In Brave’s URL bar, type in brad.crypto, then click to accept the blockchain routing, and you should be able to see Kam’s gallery of NFT (non-fungible token) artwork. The University of Pennsylvania’s Wharton School’s Kevin Werbach, who recently registered the name kwerb.eth (which refers to another blockchain domain system, the Ethereum Name Service), expressed his skepticism that browser support for blockchain domains will be expanded in the near future.
“Google, Apple, and Microsoft are not going to give native support until they have a high degree of confidence that those issues have been addressed,” he wrote. People’s willingness to switch browsers, install browser extensions, or custom-configure DNS settings will be dependent on their inclination to do so; the latter two habits are the kind of tinkering that are sometimes exploited by malware.
In addition, “DNS has security weaknesses that are partially related to its centralized structure,” Werbach said, “but placing domain names on a blockchain introduces a new set of security issues. I don’t believe we know enough about the severity of the relative dangers to be able to make categorical conclusions about them.”

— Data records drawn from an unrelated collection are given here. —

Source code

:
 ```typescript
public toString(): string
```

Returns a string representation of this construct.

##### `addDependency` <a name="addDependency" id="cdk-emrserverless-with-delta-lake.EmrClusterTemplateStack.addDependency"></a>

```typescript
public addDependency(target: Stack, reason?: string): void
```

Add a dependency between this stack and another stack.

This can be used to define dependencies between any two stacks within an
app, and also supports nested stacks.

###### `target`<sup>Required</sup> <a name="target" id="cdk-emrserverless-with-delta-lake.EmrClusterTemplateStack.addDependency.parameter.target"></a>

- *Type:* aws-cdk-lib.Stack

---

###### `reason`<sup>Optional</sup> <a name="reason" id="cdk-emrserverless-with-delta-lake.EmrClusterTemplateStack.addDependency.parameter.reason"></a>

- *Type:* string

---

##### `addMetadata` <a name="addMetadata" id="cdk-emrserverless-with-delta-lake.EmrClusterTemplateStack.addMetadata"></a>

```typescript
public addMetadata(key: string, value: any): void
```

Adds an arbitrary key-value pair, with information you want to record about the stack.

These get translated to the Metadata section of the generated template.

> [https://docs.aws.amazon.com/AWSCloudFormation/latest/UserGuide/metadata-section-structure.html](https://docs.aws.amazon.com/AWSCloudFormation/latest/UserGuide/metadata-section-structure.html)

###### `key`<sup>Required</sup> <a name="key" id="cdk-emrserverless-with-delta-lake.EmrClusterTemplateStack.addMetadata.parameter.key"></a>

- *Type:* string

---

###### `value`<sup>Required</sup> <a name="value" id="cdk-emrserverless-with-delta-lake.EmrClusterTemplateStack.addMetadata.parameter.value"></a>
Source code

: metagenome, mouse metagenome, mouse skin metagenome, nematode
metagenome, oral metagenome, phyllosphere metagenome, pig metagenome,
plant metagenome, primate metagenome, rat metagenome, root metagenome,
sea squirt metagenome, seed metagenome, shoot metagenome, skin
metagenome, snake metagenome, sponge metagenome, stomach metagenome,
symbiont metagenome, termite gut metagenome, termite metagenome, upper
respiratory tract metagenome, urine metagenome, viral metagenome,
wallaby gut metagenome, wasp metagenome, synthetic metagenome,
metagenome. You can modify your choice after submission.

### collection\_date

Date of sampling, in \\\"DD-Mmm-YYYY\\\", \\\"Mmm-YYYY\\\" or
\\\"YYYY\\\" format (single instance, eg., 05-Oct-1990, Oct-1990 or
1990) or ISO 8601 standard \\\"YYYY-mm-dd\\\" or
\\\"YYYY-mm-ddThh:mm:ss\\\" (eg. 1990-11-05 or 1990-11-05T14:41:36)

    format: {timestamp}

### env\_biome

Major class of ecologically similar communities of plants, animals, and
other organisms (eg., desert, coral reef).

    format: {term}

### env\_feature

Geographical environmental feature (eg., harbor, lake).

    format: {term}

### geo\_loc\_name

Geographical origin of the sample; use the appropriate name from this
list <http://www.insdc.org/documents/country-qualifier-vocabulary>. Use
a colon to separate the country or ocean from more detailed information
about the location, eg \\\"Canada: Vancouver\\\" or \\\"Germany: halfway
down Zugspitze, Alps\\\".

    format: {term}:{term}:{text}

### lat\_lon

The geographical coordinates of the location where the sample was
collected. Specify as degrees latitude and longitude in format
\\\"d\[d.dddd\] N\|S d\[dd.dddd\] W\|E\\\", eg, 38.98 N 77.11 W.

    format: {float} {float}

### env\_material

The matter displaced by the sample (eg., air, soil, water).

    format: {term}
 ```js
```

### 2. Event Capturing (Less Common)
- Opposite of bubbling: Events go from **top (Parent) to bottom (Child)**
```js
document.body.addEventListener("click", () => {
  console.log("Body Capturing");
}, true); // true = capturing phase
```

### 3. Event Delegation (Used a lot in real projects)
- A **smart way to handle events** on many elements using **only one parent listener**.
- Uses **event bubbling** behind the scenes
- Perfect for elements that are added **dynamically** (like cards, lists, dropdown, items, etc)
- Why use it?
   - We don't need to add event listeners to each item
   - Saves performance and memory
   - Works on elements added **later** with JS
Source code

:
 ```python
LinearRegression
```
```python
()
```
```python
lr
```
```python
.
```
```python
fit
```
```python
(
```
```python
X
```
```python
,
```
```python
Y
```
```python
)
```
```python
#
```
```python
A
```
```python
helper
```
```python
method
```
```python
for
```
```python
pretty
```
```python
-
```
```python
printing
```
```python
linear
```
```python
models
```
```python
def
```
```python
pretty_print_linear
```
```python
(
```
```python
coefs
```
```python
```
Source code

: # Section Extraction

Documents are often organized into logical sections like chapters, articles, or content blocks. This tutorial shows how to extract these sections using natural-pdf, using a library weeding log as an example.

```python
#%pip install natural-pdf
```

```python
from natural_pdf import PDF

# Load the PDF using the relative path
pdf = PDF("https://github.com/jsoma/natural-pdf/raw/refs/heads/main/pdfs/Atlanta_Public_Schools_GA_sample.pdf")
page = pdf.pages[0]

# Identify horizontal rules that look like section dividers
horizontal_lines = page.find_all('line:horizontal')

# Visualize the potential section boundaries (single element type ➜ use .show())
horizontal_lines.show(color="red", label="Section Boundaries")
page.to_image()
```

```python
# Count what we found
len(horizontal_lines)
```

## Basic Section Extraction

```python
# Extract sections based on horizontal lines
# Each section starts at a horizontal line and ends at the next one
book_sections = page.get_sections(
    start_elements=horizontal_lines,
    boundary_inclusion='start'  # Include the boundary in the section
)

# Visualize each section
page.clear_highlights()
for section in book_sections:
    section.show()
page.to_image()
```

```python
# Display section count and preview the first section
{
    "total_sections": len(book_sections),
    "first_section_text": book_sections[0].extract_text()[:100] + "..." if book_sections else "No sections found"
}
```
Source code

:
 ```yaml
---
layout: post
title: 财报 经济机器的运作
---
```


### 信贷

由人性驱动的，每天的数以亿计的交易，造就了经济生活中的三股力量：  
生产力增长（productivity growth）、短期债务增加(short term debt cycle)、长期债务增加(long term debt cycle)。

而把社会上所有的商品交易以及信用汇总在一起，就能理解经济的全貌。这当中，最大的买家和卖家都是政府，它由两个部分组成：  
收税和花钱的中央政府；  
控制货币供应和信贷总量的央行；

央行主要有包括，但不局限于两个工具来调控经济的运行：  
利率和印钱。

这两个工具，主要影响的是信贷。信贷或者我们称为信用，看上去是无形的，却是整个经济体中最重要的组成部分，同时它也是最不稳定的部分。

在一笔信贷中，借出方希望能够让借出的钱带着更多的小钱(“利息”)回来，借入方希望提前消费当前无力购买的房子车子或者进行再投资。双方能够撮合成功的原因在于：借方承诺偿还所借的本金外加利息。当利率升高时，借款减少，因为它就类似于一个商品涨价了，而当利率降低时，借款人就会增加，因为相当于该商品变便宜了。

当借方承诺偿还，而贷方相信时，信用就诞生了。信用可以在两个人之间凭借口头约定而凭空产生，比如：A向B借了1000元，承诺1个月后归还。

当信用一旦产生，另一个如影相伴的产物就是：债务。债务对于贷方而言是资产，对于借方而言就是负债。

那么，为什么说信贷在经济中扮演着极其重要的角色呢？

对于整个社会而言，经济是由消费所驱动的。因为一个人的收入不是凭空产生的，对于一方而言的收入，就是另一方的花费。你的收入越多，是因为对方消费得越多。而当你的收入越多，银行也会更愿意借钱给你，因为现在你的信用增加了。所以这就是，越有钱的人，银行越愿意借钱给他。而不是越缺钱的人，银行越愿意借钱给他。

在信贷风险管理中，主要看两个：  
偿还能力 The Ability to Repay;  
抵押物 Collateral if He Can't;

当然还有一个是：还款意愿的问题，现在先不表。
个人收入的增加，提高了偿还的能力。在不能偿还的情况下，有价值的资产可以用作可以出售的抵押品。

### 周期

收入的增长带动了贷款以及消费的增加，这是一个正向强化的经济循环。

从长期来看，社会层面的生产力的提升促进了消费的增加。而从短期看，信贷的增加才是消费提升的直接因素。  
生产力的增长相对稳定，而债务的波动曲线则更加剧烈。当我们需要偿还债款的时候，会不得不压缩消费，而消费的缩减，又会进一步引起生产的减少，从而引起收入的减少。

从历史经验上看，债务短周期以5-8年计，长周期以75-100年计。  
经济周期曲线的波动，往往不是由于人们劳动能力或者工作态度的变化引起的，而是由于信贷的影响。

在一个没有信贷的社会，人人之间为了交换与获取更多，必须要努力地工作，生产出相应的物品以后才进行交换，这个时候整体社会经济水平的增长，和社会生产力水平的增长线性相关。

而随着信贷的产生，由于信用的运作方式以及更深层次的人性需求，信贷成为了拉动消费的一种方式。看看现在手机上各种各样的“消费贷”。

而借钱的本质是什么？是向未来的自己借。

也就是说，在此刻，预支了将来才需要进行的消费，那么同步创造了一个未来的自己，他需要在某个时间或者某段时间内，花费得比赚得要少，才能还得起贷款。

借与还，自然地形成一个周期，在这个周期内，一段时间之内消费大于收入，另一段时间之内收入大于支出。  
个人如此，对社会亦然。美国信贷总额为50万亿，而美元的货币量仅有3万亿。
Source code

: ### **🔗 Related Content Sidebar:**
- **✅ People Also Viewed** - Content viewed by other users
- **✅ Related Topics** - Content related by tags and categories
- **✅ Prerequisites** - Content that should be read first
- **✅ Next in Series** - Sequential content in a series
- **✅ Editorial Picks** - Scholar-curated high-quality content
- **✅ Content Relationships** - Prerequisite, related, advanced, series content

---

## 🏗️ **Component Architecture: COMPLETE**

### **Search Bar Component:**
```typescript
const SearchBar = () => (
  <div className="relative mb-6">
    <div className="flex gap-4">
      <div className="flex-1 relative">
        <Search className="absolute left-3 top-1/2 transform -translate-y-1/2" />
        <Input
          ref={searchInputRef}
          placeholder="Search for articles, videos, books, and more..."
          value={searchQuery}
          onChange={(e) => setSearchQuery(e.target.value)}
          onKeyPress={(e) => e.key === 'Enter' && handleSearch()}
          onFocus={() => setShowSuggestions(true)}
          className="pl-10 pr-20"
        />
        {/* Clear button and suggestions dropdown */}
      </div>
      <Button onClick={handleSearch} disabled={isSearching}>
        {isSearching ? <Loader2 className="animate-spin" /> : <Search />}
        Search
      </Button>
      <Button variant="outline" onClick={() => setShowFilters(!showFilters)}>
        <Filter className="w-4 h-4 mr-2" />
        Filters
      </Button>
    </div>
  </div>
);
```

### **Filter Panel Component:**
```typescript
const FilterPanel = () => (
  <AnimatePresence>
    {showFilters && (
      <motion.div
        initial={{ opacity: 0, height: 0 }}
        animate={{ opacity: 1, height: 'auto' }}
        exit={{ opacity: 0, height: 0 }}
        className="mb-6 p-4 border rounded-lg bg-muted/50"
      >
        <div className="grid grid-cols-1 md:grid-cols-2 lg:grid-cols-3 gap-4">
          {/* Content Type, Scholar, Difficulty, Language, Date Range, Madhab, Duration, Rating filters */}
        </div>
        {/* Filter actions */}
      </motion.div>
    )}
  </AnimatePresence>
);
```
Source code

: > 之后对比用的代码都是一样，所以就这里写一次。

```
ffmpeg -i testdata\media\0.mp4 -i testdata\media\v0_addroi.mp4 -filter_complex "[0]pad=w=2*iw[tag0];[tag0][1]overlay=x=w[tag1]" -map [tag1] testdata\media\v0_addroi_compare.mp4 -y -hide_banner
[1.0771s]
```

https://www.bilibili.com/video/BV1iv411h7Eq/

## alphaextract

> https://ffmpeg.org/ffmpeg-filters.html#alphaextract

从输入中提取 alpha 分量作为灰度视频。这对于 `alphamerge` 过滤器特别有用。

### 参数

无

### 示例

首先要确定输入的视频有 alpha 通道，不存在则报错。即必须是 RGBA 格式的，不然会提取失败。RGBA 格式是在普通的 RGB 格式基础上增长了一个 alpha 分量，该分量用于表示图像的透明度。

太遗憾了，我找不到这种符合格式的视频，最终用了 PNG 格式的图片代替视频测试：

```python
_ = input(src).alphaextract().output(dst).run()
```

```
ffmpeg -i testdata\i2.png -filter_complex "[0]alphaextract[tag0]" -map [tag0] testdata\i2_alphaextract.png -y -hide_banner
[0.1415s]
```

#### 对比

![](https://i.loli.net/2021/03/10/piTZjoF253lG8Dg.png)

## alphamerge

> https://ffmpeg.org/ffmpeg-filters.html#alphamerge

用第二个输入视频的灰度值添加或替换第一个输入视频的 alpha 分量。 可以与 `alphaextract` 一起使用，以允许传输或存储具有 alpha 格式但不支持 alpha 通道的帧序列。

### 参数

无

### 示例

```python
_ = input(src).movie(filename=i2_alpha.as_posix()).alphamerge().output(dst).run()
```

Skepticism is warranted in light of the current level of frothiness surrounding bitcoin and blockchain excitement. Mike Masnick, publisher of the Techdirt technology-policy blog and a proponent of a more decentralized social internet, praised the potential for blockchain domains “to create both a different kind of incentive structure and one in which users may retain more control over their own information,” according to Masnick.
“The blockchain field today is almost exclusively populated by mercenary individuals seeking profit,” he said, “which has some important elements—in terms of bringing in money and rewarding certain behaviors—but also has the genuine potential to prioritize pure profit over social value.” Masnick did not draw attention to the connections between his work and today’s commercial social media. But why would he feel compelled to?